DOCUMENT PASSAGE.

# Question



## turmeric (Jan 14, 2006)

Does anyone know - was Calvin an amillenialist?


----------



## SRoper (Jan 14, 2006)

I believe so. I'm not sure that there was any distinction between postmillennialism and amillennialism back then.


----------



## Mike (Jan 14, 2006)

> _Originally posted by SRoper_
> I believe so. I'm not sure that there was any distinction between postmillennialism and amillennialism back then.


It is my understanding that there was a distinction, and that postmillennialists that far back held to a non-inaugurated millennium. I don't know much about this, though. Can anyone support or refute that understanding? Did that type of postmillennialism go back that far, even?


----------



## Robin (Jan 14, 2006)

> _Originally posted by turmeric_
> Does anyone know - was Calvin an amillenialist?

DATA EXTRACT.
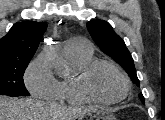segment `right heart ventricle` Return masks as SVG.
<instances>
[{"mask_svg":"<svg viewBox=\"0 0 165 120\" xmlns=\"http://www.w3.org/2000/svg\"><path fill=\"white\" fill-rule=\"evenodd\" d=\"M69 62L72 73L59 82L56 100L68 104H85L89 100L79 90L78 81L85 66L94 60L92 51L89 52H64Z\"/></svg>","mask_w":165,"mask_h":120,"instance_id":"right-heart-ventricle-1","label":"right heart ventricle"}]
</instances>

PROBLEM DESCRIPTION. Please say which distinction SRoper, in the forum thread on Calvin's millennial view, is unsure existed back then.

SOLUTION. The distinction between postmillennialism and amillennialism.